One option is cellular service, but coverage isn’t consistent for people in less populated parts of the country and there is a risk of outages. An AT&T cellular outage on Feb. 22 left millions of customers across the United States without service for hours, according to the FCC which is investigating the incident.

Another alternative is VoIP, or voice-over internet protocol, phone service. It’s a phone line carried over the internet instead of copper, and can be used with a traditional home phone, corded or cordless.

That’s how Liz Bleakley, 39, runs her business, Good Hands Creamery. Bleakley only used a cellphone in her old life working in health care in Atlanta. But three years ago, when she moved to the Windsor, Vermont, area with her husband to become an artisanal raw-milk cheese maker, she realized her cellphone wasn’t going to cut it.
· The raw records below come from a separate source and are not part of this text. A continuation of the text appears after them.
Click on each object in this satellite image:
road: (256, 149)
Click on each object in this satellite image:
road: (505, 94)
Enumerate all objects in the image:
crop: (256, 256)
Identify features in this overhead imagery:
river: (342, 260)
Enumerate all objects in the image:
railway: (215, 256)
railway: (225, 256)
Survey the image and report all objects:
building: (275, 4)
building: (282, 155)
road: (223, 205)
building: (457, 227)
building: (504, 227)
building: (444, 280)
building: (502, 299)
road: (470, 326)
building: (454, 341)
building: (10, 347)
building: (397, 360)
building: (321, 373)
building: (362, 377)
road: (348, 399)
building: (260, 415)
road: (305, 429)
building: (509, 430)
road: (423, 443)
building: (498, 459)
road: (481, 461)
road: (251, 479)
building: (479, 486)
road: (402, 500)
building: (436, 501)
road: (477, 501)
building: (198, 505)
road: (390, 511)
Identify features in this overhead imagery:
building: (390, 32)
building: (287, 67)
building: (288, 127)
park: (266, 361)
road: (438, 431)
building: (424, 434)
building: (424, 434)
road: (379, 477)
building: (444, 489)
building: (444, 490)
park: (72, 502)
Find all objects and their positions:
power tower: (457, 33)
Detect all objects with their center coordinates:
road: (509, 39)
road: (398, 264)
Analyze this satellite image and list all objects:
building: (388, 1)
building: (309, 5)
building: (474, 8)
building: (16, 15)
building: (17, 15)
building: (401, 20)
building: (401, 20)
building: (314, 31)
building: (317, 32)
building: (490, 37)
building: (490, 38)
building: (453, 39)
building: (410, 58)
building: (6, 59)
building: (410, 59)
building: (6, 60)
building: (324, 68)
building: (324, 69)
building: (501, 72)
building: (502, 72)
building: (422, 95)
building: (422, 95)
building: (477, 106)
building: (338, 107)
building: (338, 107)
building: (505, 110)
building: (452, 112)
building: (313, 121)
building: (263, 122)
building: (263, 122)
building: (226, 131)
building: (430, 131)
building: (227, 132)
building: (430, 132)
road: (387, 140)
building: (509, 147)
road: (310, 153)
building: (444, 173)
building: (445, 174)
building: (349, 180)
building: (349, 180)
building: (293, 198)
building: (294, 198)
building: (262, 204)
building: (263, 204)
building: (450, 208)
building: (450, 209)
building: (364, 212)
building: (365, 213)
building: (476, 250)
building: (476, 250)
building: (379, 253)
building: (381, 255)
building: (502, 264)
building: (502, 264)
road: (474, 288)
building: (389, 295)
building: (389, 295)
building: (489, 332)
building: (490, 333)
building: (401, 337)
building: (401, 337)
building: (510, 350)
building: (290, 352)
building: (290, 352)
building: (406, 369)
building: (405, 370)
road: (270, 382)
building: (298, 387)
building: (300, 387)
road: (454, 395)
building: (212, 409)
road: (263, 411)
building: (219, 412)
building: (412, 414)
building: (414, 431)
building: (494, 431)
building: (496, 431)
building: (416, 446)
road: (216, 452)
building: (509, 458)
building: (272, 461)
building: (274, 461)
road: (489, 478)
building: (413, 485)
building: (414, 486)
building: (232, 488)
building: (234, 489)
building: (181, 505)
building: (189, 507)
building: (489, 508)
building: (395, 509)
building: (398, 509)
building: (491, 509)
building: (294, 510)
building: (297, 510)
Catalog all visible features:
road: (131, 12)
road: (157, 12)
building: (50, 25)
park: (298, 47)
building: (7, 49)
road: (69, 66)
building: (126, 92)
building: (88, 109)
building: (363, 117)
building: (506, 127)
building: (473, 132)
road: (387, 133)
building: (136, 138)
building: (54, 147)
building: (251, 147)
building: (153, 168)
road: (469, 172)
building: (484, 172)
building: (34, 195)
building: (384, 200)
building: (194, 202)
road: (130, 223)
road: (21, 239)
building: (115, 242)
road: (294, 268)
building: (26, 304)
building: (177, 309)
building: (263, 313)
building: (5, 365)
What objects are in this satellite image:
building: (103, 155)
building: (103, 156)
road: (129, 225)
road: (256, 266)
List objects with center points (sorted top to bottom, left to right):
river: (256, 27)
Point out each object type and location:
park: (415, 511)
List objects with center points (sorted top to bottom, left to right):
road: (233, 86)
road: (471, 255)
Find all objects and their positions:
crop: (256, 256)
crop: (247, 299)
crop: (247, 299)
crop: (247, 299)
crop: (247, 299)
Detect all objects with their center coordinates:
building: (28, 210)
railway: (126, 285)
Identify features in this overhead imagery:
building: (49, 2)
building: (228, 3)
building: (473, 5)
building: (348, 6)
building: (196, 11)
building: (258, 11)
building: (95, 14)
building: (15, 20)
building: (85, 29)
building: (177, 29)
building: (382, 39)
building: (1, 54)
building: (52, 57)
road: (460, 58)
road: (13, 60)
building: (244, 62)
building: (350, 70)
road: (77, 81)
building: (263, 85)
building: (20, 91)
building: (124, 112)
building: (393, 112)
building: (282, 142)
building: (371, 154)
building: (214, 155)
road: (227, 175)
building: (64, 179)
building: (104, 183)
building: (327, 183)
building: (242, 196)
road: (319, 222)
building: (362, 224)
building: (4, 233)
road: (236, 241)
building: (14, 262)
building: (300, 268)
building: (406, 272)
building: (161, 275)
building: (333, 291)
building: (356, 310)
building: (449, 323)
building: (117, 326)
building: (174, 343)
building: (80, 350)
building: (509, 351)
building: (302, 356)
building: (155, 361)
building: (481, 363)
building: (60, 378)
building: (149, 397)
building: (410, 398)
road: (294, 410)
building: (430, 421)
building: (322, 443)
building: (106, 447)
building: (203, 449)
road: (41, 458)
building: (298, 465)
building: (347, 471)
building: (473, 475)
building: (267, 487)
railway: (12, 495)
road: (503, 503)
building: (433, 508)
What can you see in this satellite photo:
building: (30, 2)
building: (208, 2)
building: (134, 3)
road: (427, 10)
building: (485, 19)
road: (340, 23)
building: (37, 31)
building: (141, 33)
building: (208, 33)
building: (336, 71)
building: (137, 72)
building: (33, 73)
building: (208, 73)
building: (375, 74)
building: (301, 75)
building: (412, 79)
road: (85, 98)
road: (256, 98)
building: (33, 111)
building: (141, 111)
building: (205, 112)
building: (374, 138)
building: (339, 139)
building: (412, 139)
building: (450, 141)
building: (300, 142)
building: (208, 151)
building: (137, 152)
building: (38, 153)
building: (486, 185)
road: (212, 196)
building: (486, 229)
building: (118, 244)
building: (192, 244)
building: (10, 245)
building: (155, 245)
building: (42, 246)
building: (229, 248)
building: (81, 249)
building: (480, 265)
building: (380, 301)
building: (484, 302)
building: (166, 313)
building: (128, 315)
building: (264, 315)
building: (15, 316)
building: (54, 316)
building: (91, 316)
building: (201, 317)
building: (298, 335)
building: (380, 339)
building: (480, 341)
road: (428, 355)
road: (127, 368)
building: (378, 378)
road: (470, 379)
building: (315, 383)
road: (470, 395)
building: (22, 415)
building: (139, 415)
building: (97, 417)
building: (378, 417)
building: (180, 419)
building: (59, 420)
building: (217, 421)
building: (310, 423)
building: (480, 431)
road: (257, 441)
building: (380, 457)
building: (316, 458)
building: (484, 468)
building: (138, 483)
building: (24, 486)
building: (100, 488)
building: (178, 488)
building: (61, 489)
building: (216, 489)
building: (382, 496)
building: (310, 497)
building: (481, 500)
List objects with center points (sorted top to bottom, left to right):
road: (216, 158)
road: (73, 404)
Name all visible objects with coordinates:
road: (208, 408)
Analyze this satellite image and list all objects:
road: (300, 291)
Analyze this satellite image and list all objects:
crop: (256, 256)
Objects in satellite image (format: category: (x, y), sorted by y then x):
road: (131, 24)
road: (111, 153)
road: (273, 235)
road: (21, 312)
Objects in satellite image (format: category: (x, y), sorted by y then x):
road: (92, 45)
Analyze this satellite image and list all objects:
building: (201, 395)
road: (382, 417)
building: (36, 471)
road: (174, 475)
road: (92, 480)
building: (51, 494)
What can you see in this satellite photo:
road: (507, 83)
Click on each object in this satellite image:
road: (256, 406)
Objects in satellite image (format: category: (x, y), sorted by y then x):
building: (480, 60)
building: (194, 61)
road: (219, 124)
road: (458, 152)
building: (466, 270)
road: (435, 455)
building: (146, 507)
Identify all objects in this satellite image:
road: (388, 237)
“We had the wonderful experience of moving into our house and looking at our cellphones and there’s this moment of horror: There’s no bars,” Bleakley said in an interview over her home phone after losing cell service. “It’s terrible — your calls drop and you have to plan out times and situations in which you’ll be able to carry on a conversation with someone.”

In a rural, mountainous area where snowstorms are common, she wanted to have an option for emergencies and conducting business. Instead of getting a regular landline, Bleakley signed up for cable internet and got a VoIP number.

The Biden administration has committed tens of billions of dollars to expand broadband service across the United States, which could help ween people off copper lines. But even if everyone had reliable access, there would still be issues like power outages, software glitches and affordability.

Some cable phone lines come with backup batteries that can last a couple hours if there’s a power outage, but when the power is out for days the home will need another option like a generator.

Victor Lund, 57, has a more reliable, if expensive, backup plan. The tech consultant from Arroyo Grande, Calif., bought satellite phones for his family. The small devices look like an old Nokia feature phone with an antenna, and can hold a charge for months or a year if turned off, Lund says. He prepaid $300 for a 200 minutes and hasn’t had to use any yet.

“There’s lots of places where a cellphone won’t work in what I’d call civilization in California,” said Lund, who regularly goes four-wheeling and exploring across the state.

Other options are coming out regularly. Apple added a satellite-connected emergency response service to the iPhone 14 in 2022 and is not yet charging for the feature, though could in the future.

For people with a landline they’ve had for decades, the promise of new technology doesn’t compete with the security of something that has worked for so long.

On their 123-acre timber farm in Longview, Wash., Lisa and Robert Sudar have all the options. They have cellphones that work if they walk up a nearby hill, an internet connection, a VoIP phone and Starlink satellite service. And in a drawer in their hallway, there’s an old Princess phone connected to a landline — the only thing that works during a power outage.

“It just provides us a lot of security as a population to have landlines available,” said Robert Sudar, who’s 70. “It’s another way to communicate with people when the power goes out, and it’s a national security issue in my opinion.”